REQUIRED ACTION: Print out the entries exactly, and include each one.

MATERIAL FOR THIS TASK:
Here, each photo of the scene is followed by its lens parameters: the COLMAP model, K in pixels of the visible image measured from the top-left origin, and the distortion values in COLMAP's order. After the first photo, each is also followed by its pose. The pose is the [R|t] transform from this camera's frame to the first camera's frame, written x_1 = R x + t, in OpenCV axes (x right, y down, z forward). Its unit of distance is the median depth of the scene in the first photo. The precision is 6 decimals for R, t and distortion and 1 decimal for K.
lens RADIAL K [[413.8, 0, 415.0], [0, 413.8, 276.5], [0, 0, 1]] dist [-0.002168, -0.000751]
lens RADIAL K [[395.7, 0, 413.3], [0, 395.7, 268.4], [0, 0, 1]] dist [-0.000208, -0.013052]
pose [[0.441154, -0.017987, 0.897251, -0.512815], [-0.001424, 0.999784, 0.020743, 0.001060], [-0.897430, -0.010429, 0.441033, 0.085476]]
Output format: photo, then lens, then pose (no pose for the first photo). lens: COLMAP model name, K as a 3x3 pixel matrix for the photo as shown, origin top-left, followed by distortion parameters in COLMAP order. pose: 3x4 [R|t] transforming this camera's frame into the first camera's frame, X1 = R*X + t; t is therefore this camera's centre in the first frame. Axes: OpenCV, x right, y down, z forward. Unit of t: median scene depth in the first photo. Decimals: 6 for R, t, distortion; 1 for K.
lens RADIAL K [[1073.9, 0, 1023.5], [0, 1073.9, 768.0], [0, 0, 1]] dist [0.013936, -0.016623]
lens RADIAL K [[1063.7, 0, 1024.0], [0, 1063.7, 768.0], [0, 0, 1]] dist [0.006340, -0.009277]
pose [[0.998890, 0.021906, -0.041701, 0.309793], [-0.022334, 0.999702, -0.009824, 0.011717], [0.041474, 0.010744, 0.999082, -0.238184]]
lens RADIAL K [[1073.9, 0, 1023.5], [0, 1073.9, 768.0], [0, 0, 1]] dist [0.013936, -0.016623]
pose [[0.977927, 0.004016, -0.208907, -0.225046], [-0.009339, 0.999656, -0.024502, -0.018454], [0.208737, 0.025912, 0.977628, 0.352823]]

FINISHED TASK:
Here, each photo of the scene is followed by its lens parameters: the COLMAP model, K in pixels of the visible image measured from the top-left origin, and the distortion values in COLMAP's order. After the first photo, each is also followed by its pose. The pose is the [R|t] transform from this camera's frame to the first camera's frame, written x_1 = R x + t, in OpenCV axes (x right, y down, z forward). Its unit of distance is the median depth of the scene in the first photo. The precision is 6 decimals for R, t and distortion and 1 decimal for K.
lens RADIAL K [[413.8, 0, 415.0], [0, 413.8, 276.5], [0, 0, 1]] dist [-0.002168, -0.000751]
lens RADIAL K [[395.7, 0, 413.3], [0, 395.7, 268.4], [0, 0, 1]] dist [-0.000208, -0.013052]
pose [[0.441154, -0.017987, 0.897251, -0.512815], [-0.001424, 0.999784, 0.020743, 0.001060], [-0.897430, -0.010429, 0.441033, 0.085476]]
Output format: photo, then lens, then pose (no pose for the first photo). lens: COLMAP model name, K as a 3x3 pixel matrix for the photo as shown, origin top-left, followed by distortion parameters in COLMAP order. pose: 3x4 [R|t] transforming this camera's frame into the first camera's frame, X1 = R*X + t; t is therefore this camera's centre in the first frame. Axes: OpenCV, x right, y down, z forward. Unit of t: median scene depth in the first photo. Decimals: 6 for R, t, distortion; 1 for K.
lens RADIAL K [[1073.9, 0, 1023.5], [0, 1073.9, 768.0], [0, 0, 1]] dist [0.013936, -0.016623]
lens RADIAL K [[1063.7, 0, 1024.0], [0, 1063.7, 768.0], [0, 0, 1]] dist [0.006340, -0.009277]
pose [[0.998890, 0.021906, -0.041701, 0.309793], [-0.022334, 0.999702, -0.009824, 0.011717], [0.041474, 0.010744, 0.999082, -0.238184]]
lens RADIAL K [[1073.9, 0, 1023.5], [0, 1073.9, 768.0], [0, 0, 1]] dist [0.013936, -0.016623]
pose [[0.977927, 0.004016, -0.208907, -0.225046], [-0.009339, 0.999656, -0.024502, -0.018454], [0.208737, 0.025912, 0.977628, 0.352823]]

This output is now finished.